Firstly, it gave me the chance to explore what I want (and what I don’t want) to do with this blog. Reporting my progress in this challenge on a daily basis kept me motivated and accountable, but that wasn’t always what I wanted to write about. Now that the challenge is almost over, I hope I’ll be able to focus more on specific issues that catch my fancy. It may lead to posting less often, but I believe the content will ultimately be more meaningful.
Secondly, I managed to get a feel for how my body responds to muscular stimuli. So far, I’ve figured out that two strength workouts per week are all my body can handle at this point; that my muscles are practically begging for a combination of foam-rolling, trigger point therapy, and restorative yoga after hard workouts; that I can cut back my Yin Yoga practice to a couple of times per week and still reap all the benefits; that I enjoy conventional/Yang Yoga just as much as I do Yin Yoga.
Where do I go from here? Well, one thing I’d like to incorporate to my fitness routine – and I’m pretty liberal with that label – is cardio. I don’t really care about burning calories or increasing my VO2max (even though my cardiovascular conditioning is abysmal), but I do feel the need to move my body more often through walking, cycling, dancing, even more vigorous flow Yoga practices – not to mention that with Spring right around the corner, I think I’ll enjoy getting outside and basking in the sunshine.

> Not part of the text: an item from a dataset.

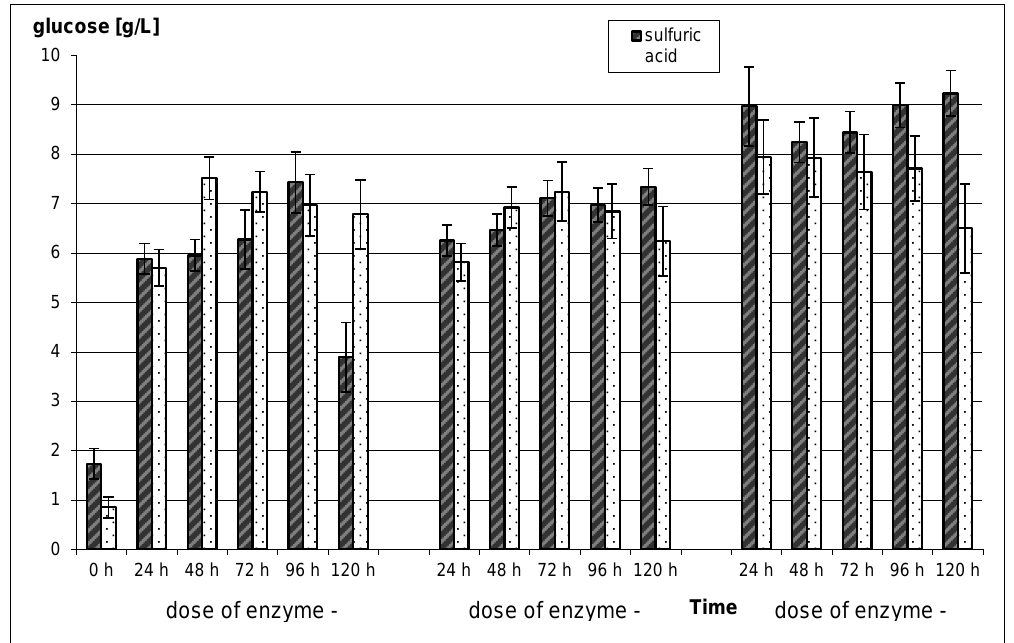
Figure 3. Enzymatic hydrolysis of pretreated rye straw using 2% sulfuric acid and water at 121 °C and 1 h. Control sample—Rye straw With water and sulfuric acid at 121 °C and 1 h—Not subjected to enzymatic treatment.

PS. For my practice today I followed Ken Nelson’s Yin Yoga CD. I’d go as far as to call it “hardcore” Yin since this 75-minute practice goes through only four poses and still manages to target all the body parts I’m used to dealing with in Yin Yoga. A nice feature is that in each of the four pose tracks instructions for alternative poses are given – e.g. you may choose to do Butterfly, Dragonfly (Straddle) or Frog – so that, ultimately, the practitioner has nine poses to choose from and can vary the sequence based on ability or needs. Nine poses may seem too few, but remember that, variations notwithstanding, Yin Yoga revolves around a mere two dozen poses.

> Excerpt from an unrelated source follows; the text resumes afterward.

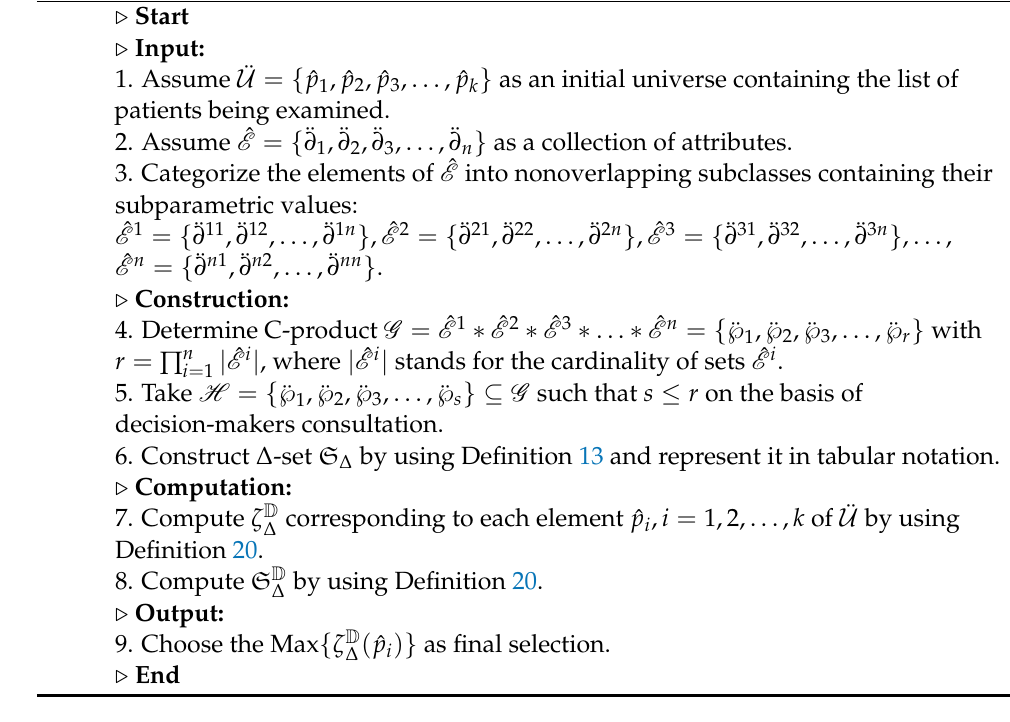
Algorithm 1: Steps for the analysis of heart-related diseases based on ∆ -set.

Compared to Erin Fleming’s Yin Yoga CD, I can’t say I like one more that the other. Erin’s class goes through more poses, and puts more emphasis on forward folds, while Ken’s class is more balanced and involves longer holds. Both teachers are pleasant to listen to and the background music in both CDs is mild. Each class is taught in a distinct way, but both are equally good. In the end, if I want to do a led Yin Yoga class, I’ll pick between the two based on the mood of the moment.